[Instructions to follow]: Leaving the pictures aside, return all of the data below exactly.

[Material provided]:
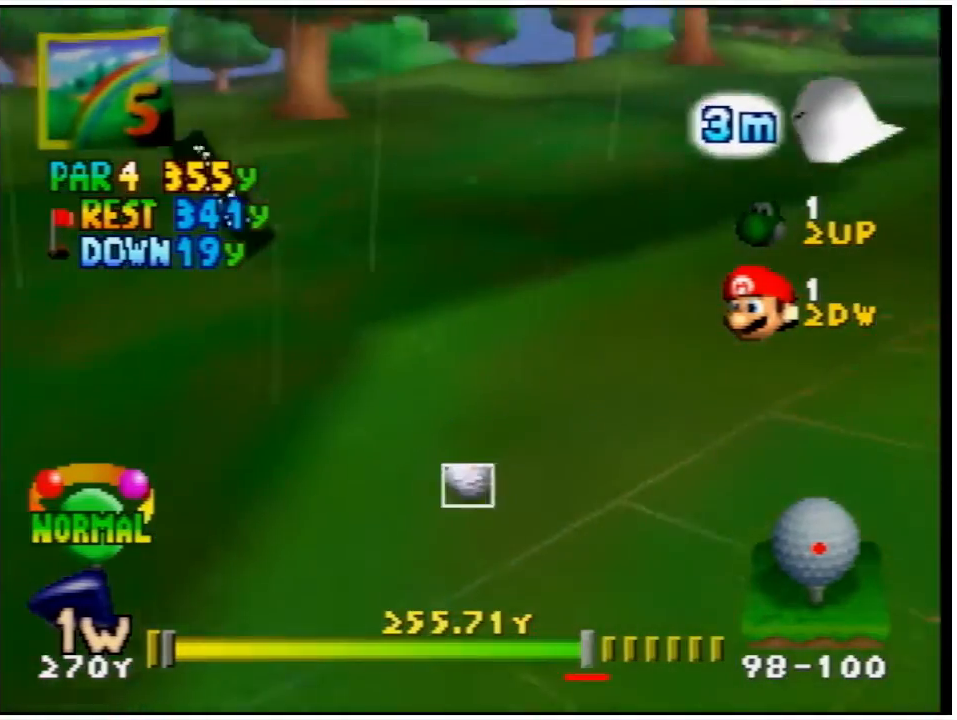
{"buttons": [], "left_stick": "center", "events": []}
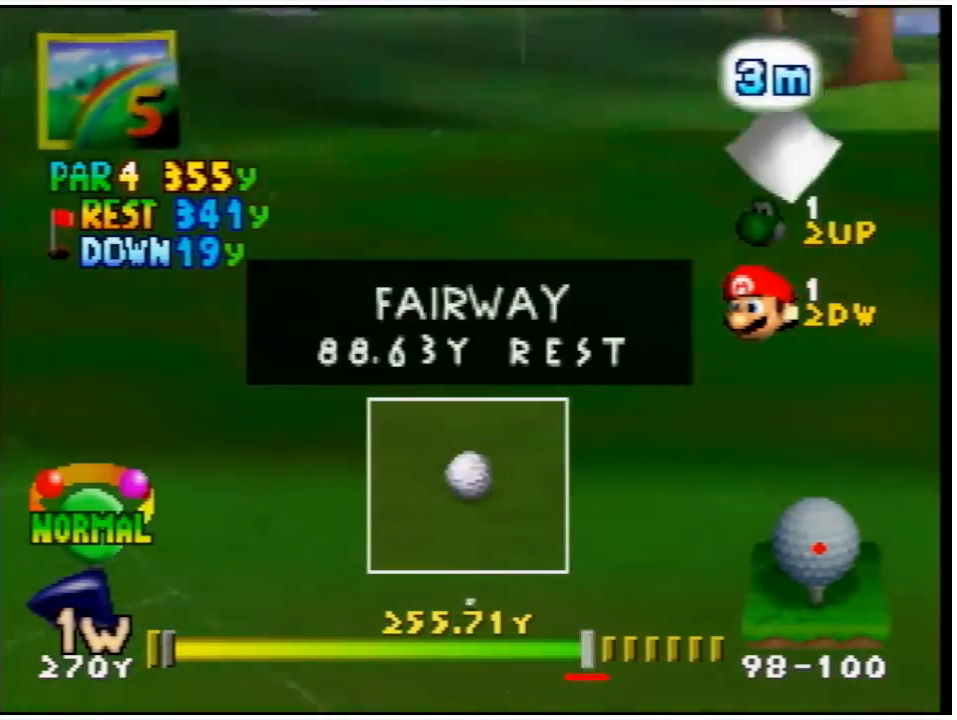
{"buttons": [], "left_stick": "center", "events": []}
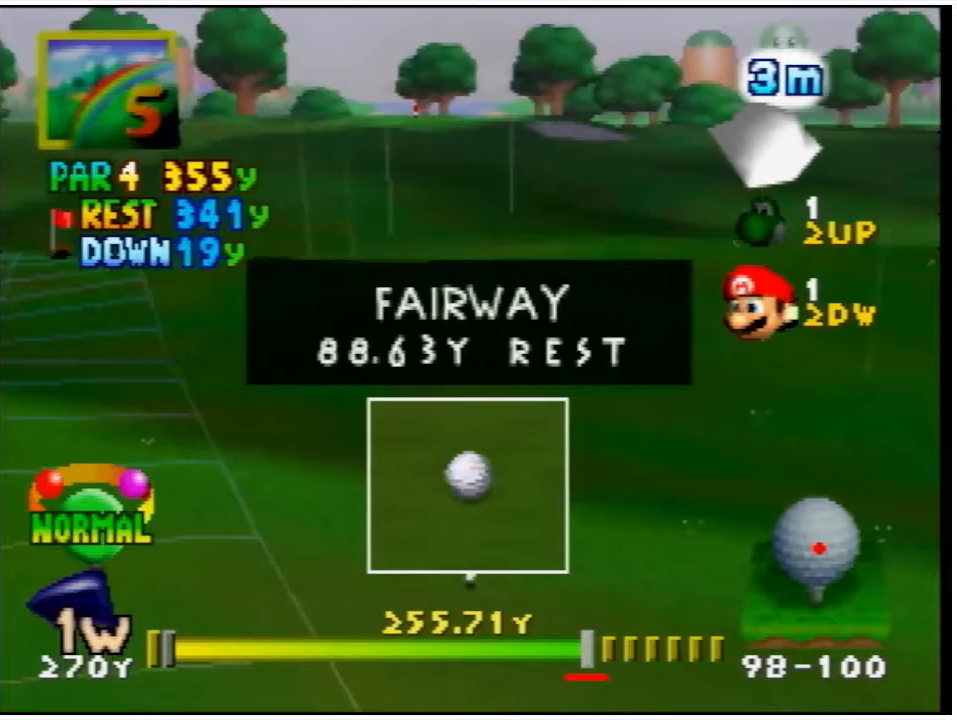
{"buttons": [], "left_stick": "center", "events": []}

[Solution to this task]:
{"buttons": [], "left_stick": "center", "events": []}
{"buttons": [], "left_stick": "center", "events": []}
{"buttons": [], "left_stick": "center", "events": []}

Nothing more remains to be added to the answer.